# Would the existence of more than 16 quark flavors make QCD deconfinning?

Consider the QCD beta function. Its expansion in powers of the coupling is

$$\beta(\mu)=-(\beta_0a(\mu)+\beta_1a^2(\mu)+\ldots)$$

where $a=\alpha/4\pi$. For simplicity let's neglect everything but the one loop term $\beta_0$. This term is given by

$$\beta_0=11-\frac{2}{3}N_f$$

where $N_f$ is the number of fermion flavors. Notice that if the number of quark flavors is higher than $16$ the beta coefficient changes sign.

While performing the running of the coupling constant, when some energy thresholds are crossed we must increase the number of active fermions up to a total of 6. Now, for the fun of it, assume that more quark flavors are lurking in even higher energies. If this were to be true, and we reached a number higher than $16$, the sign of $\beta_0$ would change and the coupling would become large at high energies deconfining QCD. Is this picture right or I am I assuming something I shouldn't?

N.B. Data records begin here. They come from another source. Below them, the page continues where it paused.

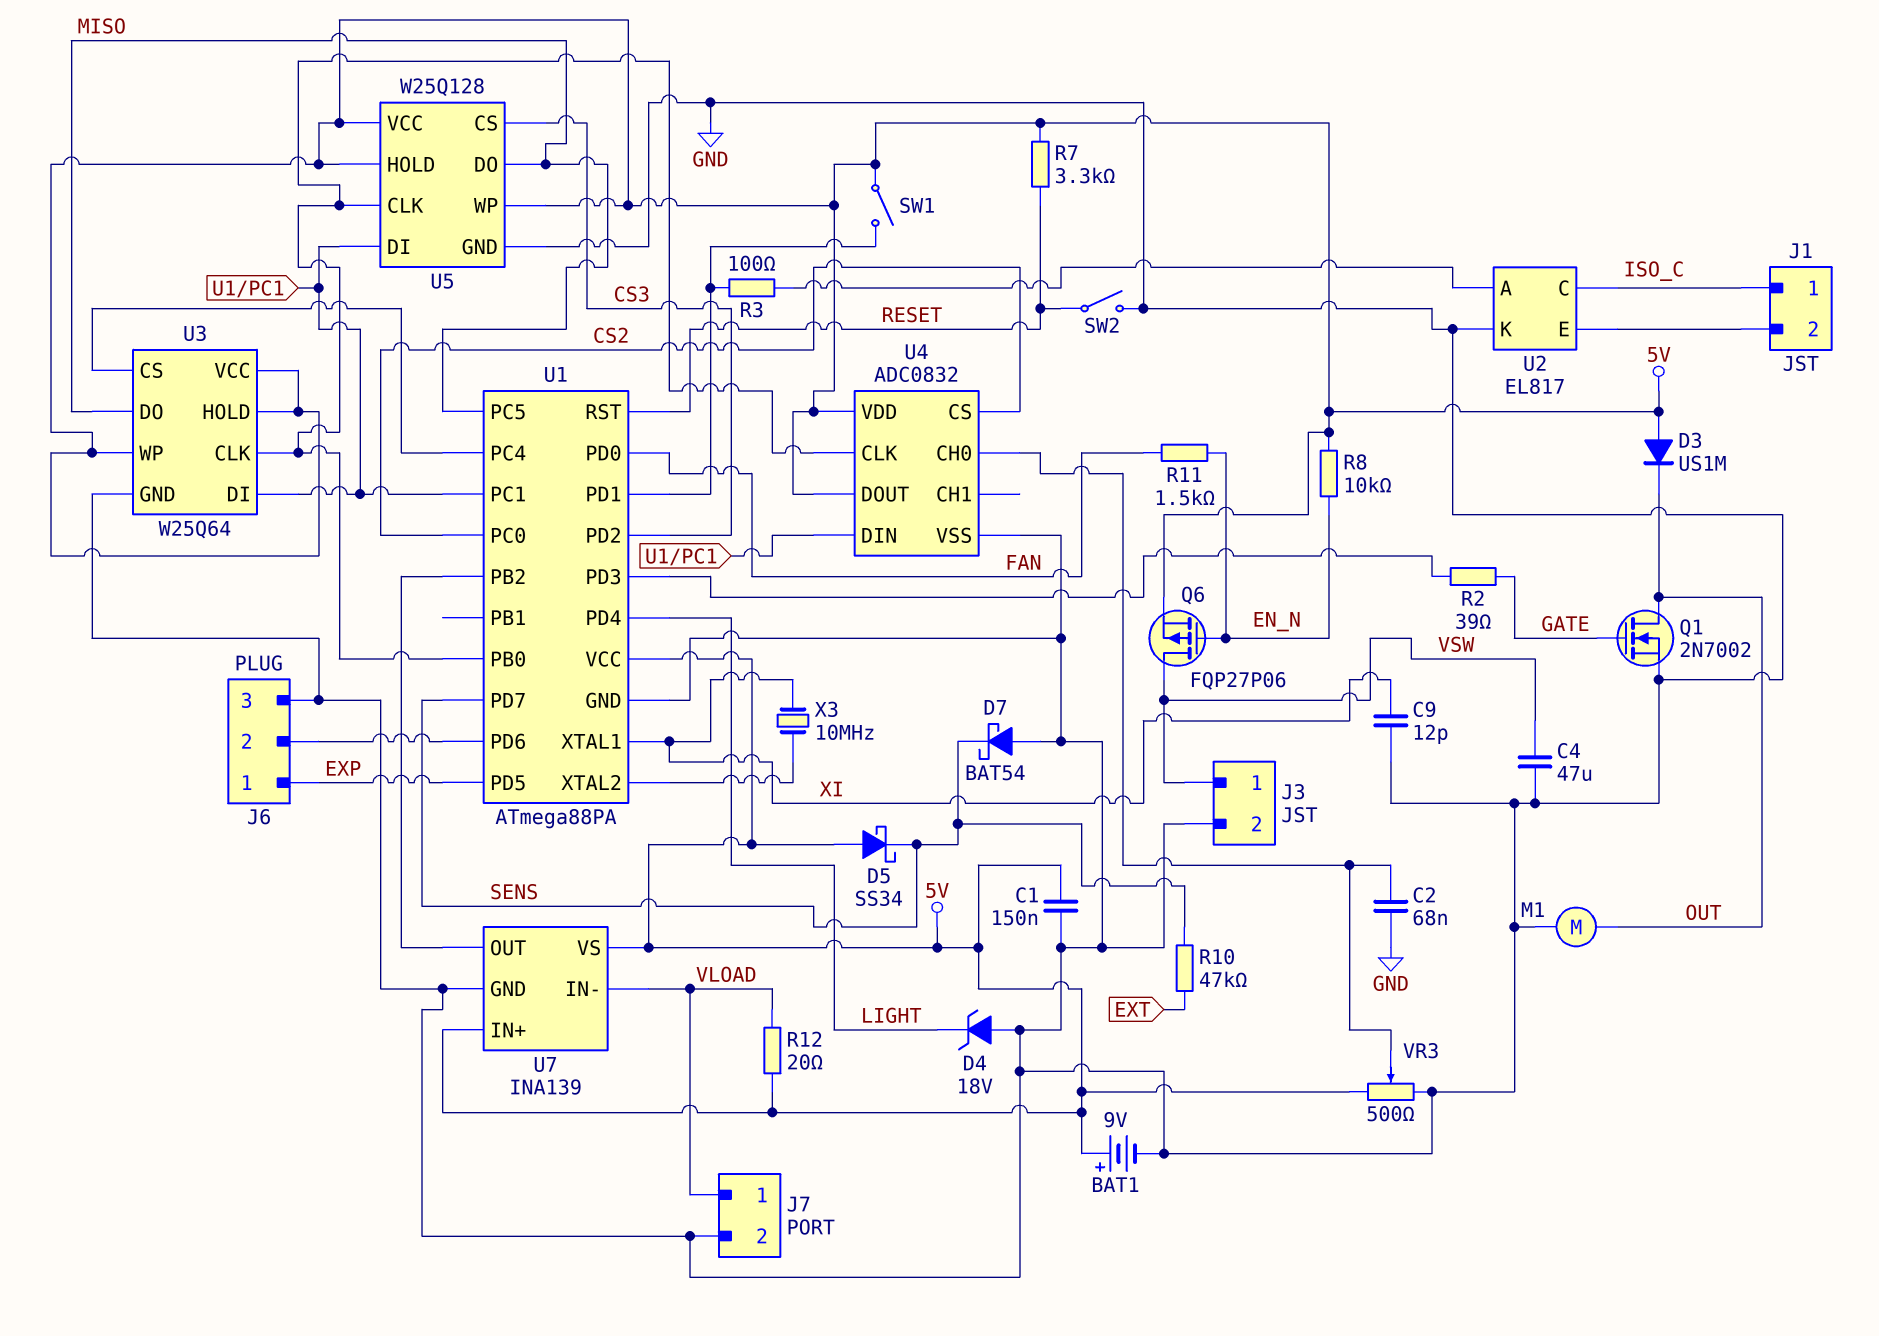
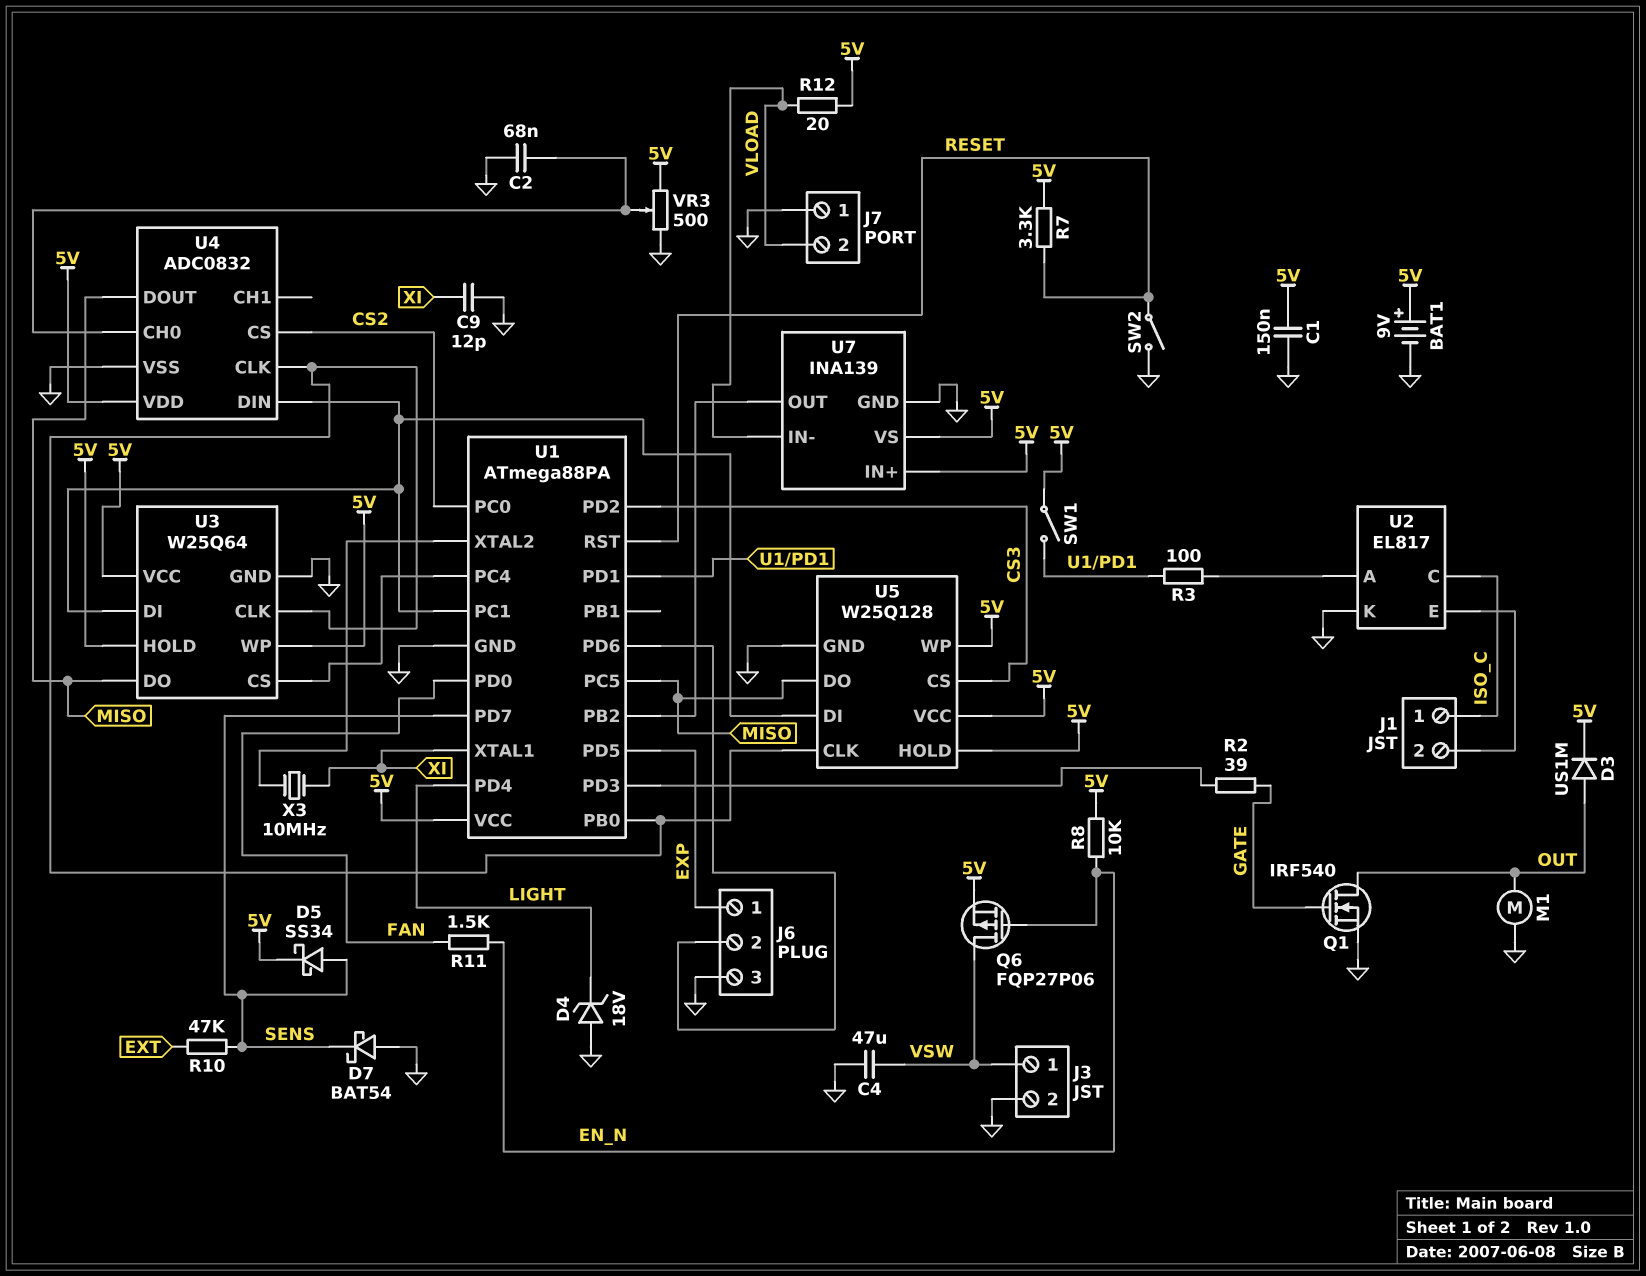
D3: diode US1M (A 5V, K OUT) -> diode US1M (A OUT, K 5V)
D5: schottky SS34 (A 5V, K SENS) -> schottky SS34 (A SENS, K 5V)
J7 pin 1: VLOAD -> GND
J7 pin 2: GND -> VLOAD
Q1: NMOS 2N7002 (G GATE, D OUT, S GND) -> NMOS IRF540 (G GATE, D OUT, S GND)
U4 pin DOUT: 5V -> MISO

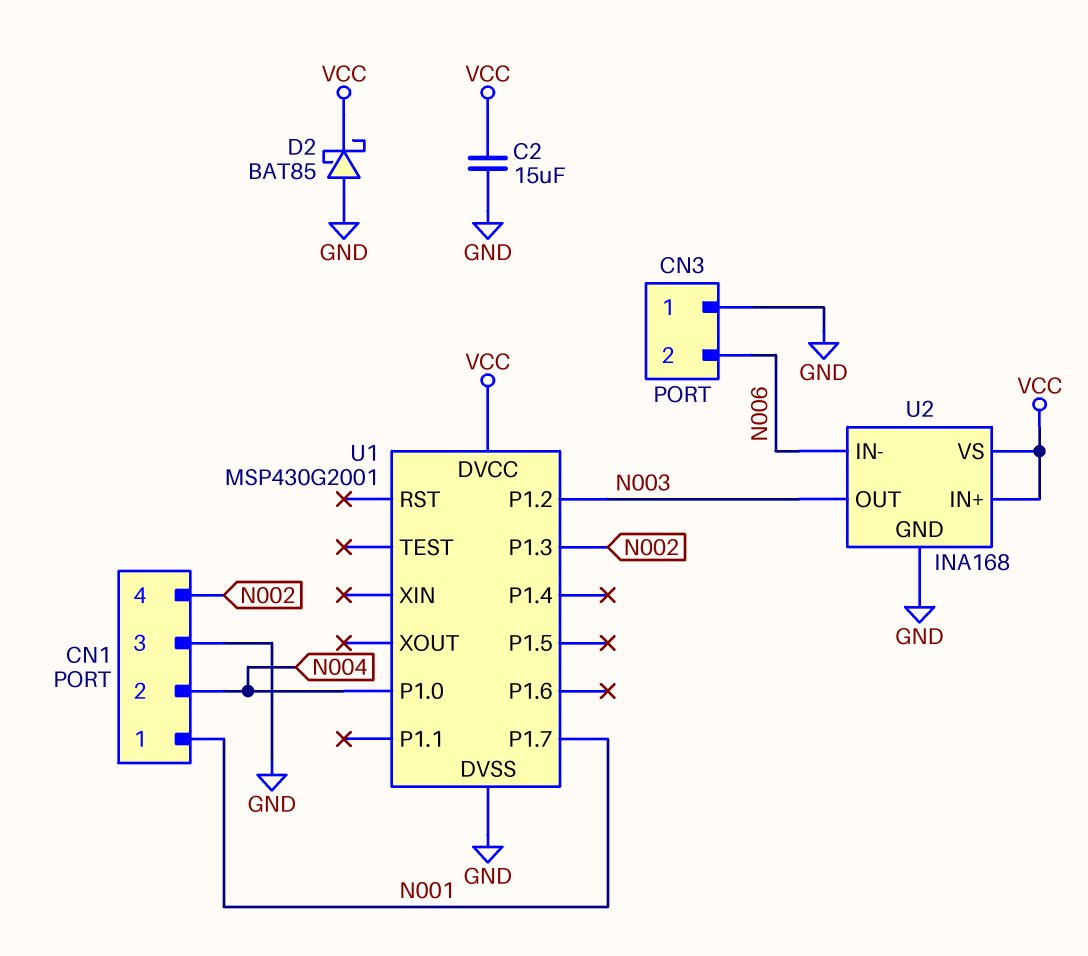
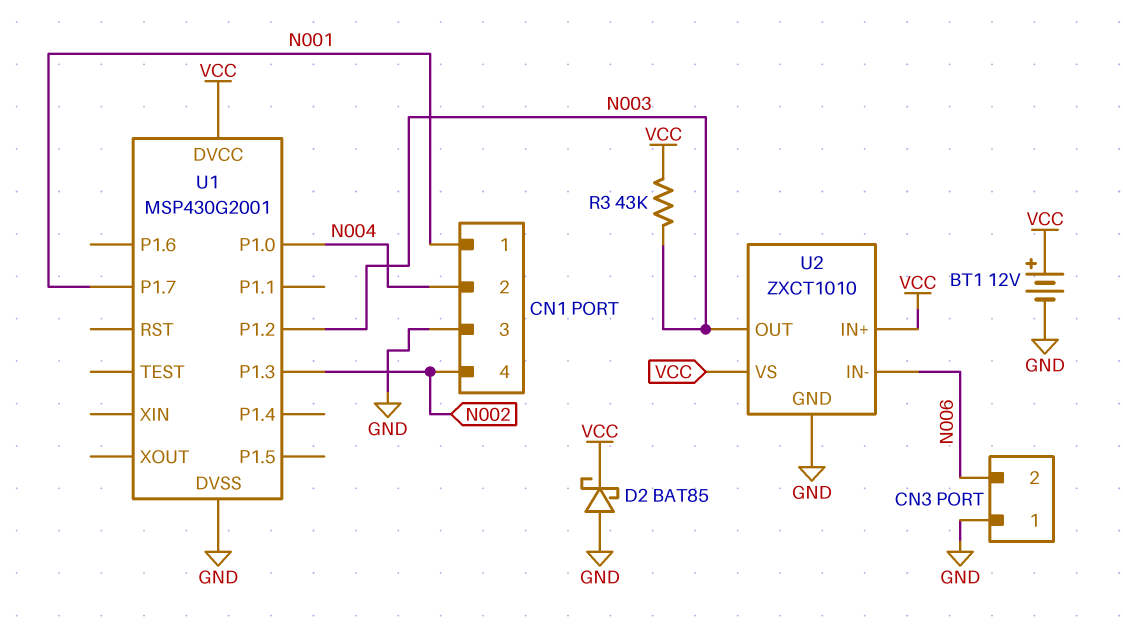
BT1: none -> 12V (plus VCC, minus GND)
C2: 15uF (GND, VCC) -> none
R3: none -> 43k (N003, VCC)
U2: INA168 -> ZXCT1010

In fact, a strong coupling regime in the IR sector, which is provided by the RG flow for $N_{f} < 16$, is a necessary condition for confinement: without strong coupling, you won't get out from the perturbative regime, so you always may treat quarks as free in/out-states in most cases. Bound states, of course, may exist, but their existence is possible only due to changes in the effective constant of the expansion. Think of the electron-proton system which forms a hydrogen atom in QED.